FIG. 12 illustrates a blade profile with various profile parameters in accordance with implementations of various techniques described herein. The blade profile as illustrated may be formed by an intersection of an imaginary cylinder and the turbine blade as described earlier, and then transposed into a two-dimensional (2D) plane, as shown in FIG. 12. An x-axis of the 2D plane may represent radius values multiplied by theta angles (as will be described later), while the y-axis may represent Z coordinates. After being transposed, the resulting blade profile may retain the same shape, lengths, area and/or profile parameter values as the blade profile before being transposed. In addition, the resulting blade profile may take the form of an airfoil.

-- Request 1 --
Could you return the passage on the turbine blade profile exactly, starting at "FIG. 12 illustrates" and ending at "of an airfoil."?

-- Data for this exercise --

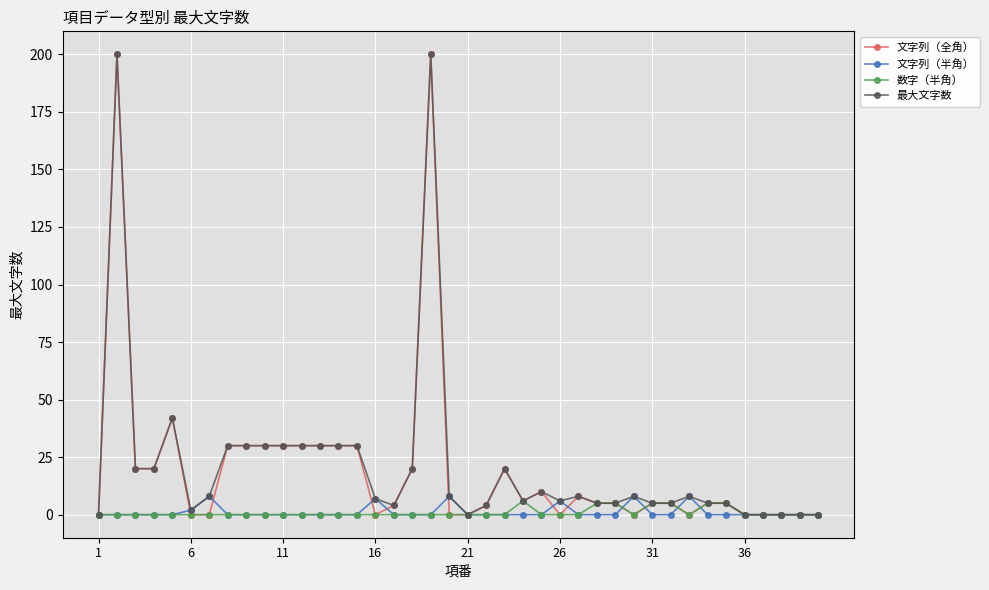

Reading right to left, what are all the values shown in this chart?

文字列（全角）: 0	0	0	0	0	5	5	0	5	5	0	5	5	8	0	10	6	20	4	0	0	200	20	4	0	30	30	30	30	30	30	30	30	0	0	42	20	20	200	0
文字列（半角）: 0	0	0	0	0	0	0	8	0	0	8	0	0	0	6	0	0	0	0	0	8	0	0	0	7	0	0	0	0	0	0	0	0	8	2	0	0	0	0	0
数字（半角）: 0	0	0	0	0	5	5	0	5	5	0	5	5	0	0	0	6	0	0	0	0	0	0	0	0	0	0	0	0	0	0	0	0	0	0	0	0	0	0	0
最大文字数: 0	0	0	0	0	5	5	8	5	5	8	5	5	8	6	10	6	20	4	0	8	200	20	4	7	30	30	30	30	30	30	30	30	8	2	42	20	20	200	0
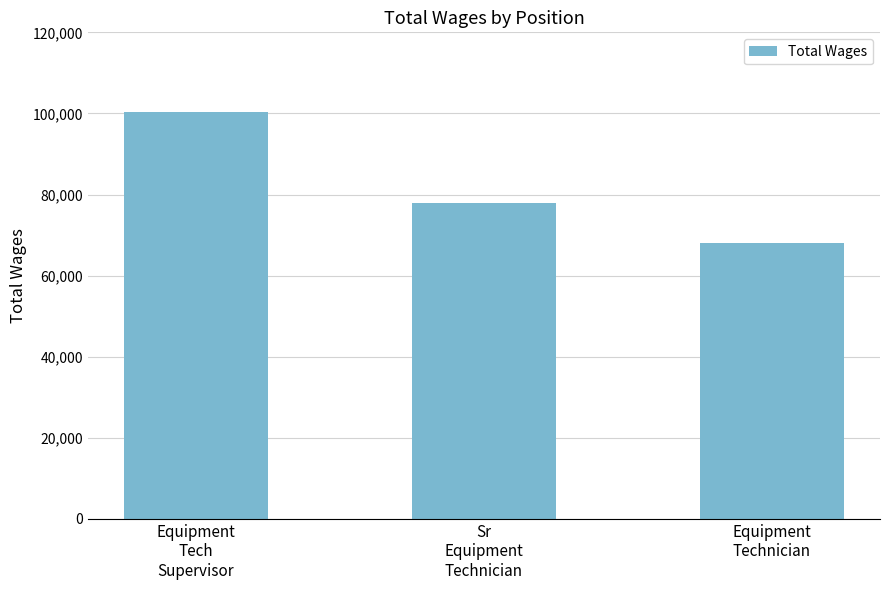

Rank the categories by value from highest to lowest.

Equipment
Tech
Supervisor, Sr
Equipment
Technician, Equipment
Technician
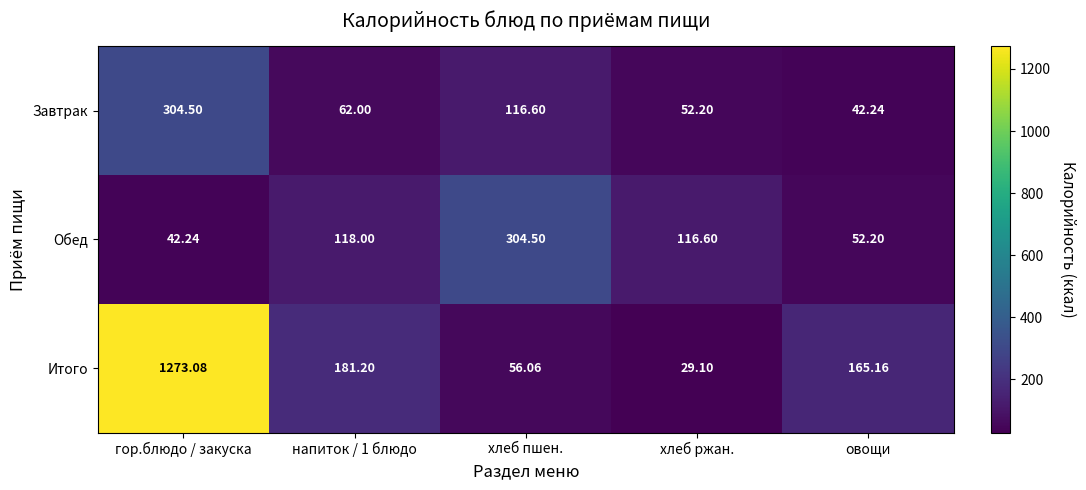

At which category is the sum across all series the highest?

гор.блюдо / закуска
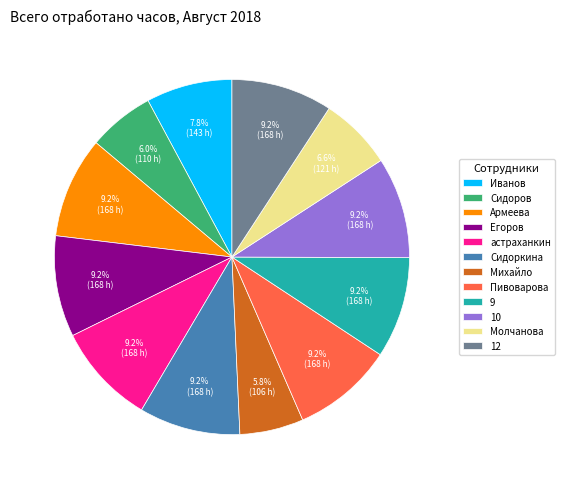

How many slices are in this pie chart?

12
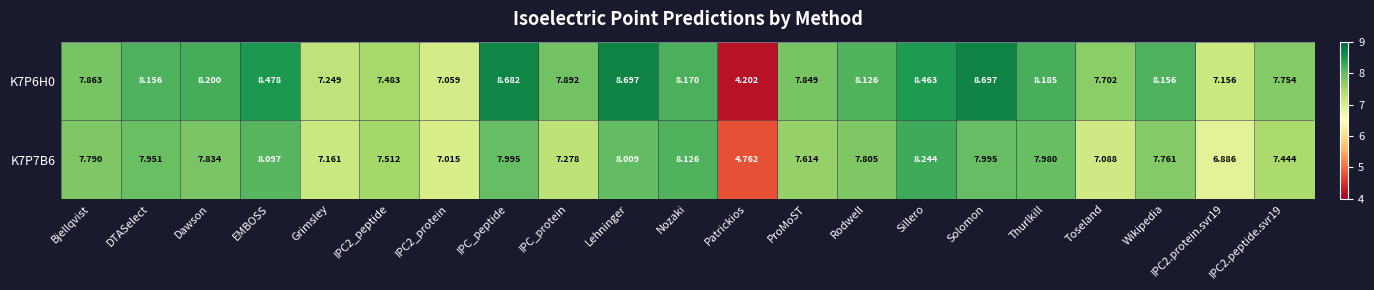

Which category has the highest value in the K7P7B6 series?

Sillero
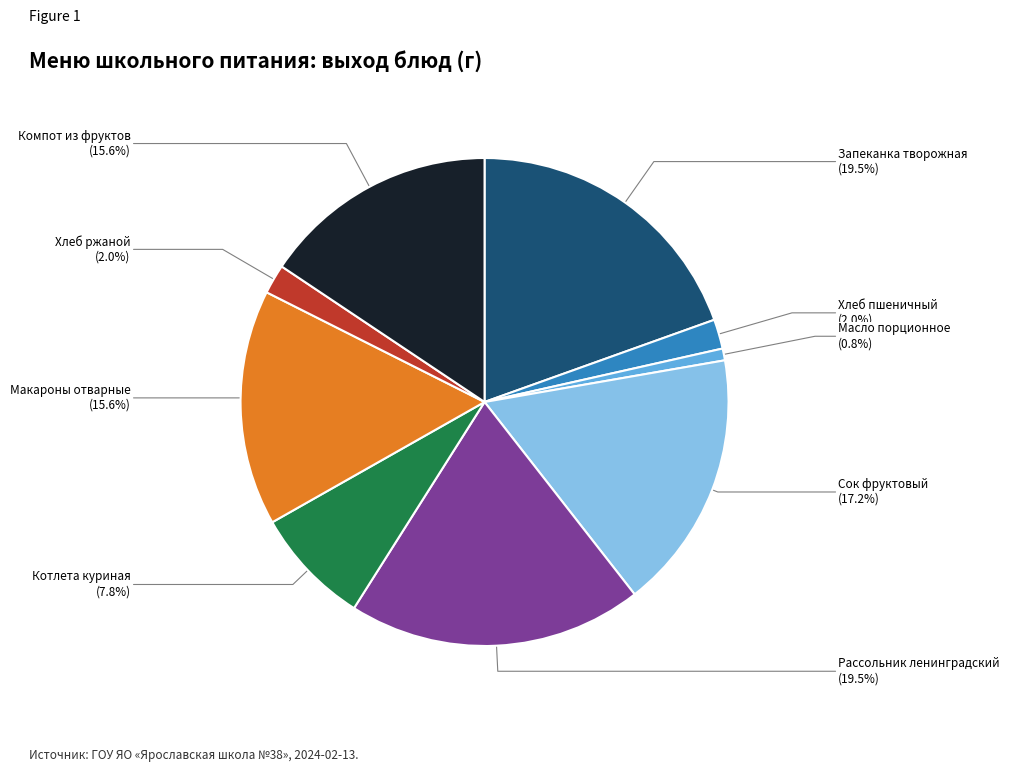

How many segments does this pie chart have?

9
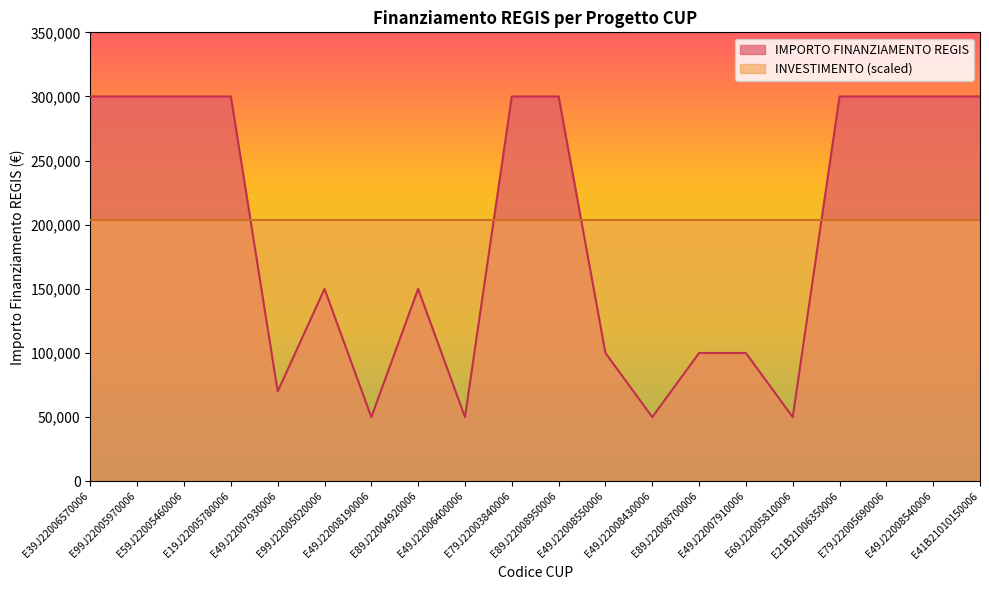

True or false: the data shows 100000 at E49J22008550006.

True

-- Request 2 --
Can you rewrite the listing above as a numbered list, dropping the blank lines and leaving out the pictures?

-- Task answer 1 --
FIG. 12 illustrates a blade profile with various profile parameters in accordance with implementations of various techniques described herein. The blade profile as illustrated may be formed by an intersection of an imaginary cylinder and the turbine blade as described earlier, and then transposed into a two-dimensional (2D) plane, as shown in FIG. 12. An x-axis of the 2D plane may represent radius values multiplied by theta angles (as will be described later), while the y-axis may represent Z coordinates. After being transposed, the resulting blade profile may retain the same shape, lengths, area and/or profile parameter values as the blade profile before being transposed. In addition, the resulting blade profile may take the form of an airfoil.

-- Task answer 2 --
1. Reading right to left, what are all the values shown in this chart?
2. 文字列（全角）: 0	0	0	0	0	5	5	0	5	5	0	5	5	8	0	10	6	20	4	0	0	200	20	4	0	30	30	30	30	30	30	30	30	0	0	42	20	20	200	0
3. 文字列（半角）: 0	0	0	0	0	0	0	8	0	0	8	0	0	0	6	0	0	0	0	0	8	0	0	0	7	0	0	0	0	0	0	0	0	8	2	0	0	0	0	0
4. 数字（半角）: 0	0	0	0	0	5	5	0	5	5	0	5	5	0	0	0	6	0	0	0	0	0	0	0	0	0	0	0	0	0	0	0	0	0	0	0	0	0	0	0
5. 最大文字数: 0	0	0	0	0	5	5	8	5	5	8	5	5	8	6	10	6	20	4	0	8	200	20	4	7	30	30	30	30	30	30	30	30	8	2	42	20	20	200	0
6. Rank the categories by value from highest to lowest.
7. Equipment
8. Tech
9. Supervisor, Sr
10. Equipment
11. Technician, Equipment
12. Technician
13. At which category is the sum across all series the highest?
14. гор.блюдо / закуска
15. How many slices are in this pie chart?
16. 12
17. Which category has the highest value in the K7P7B6 series?
18. Sillero
19. How many segments does this pie chart have?
20. 9
21. True or false: the data shows 100000 at E49J22008550006.
22. True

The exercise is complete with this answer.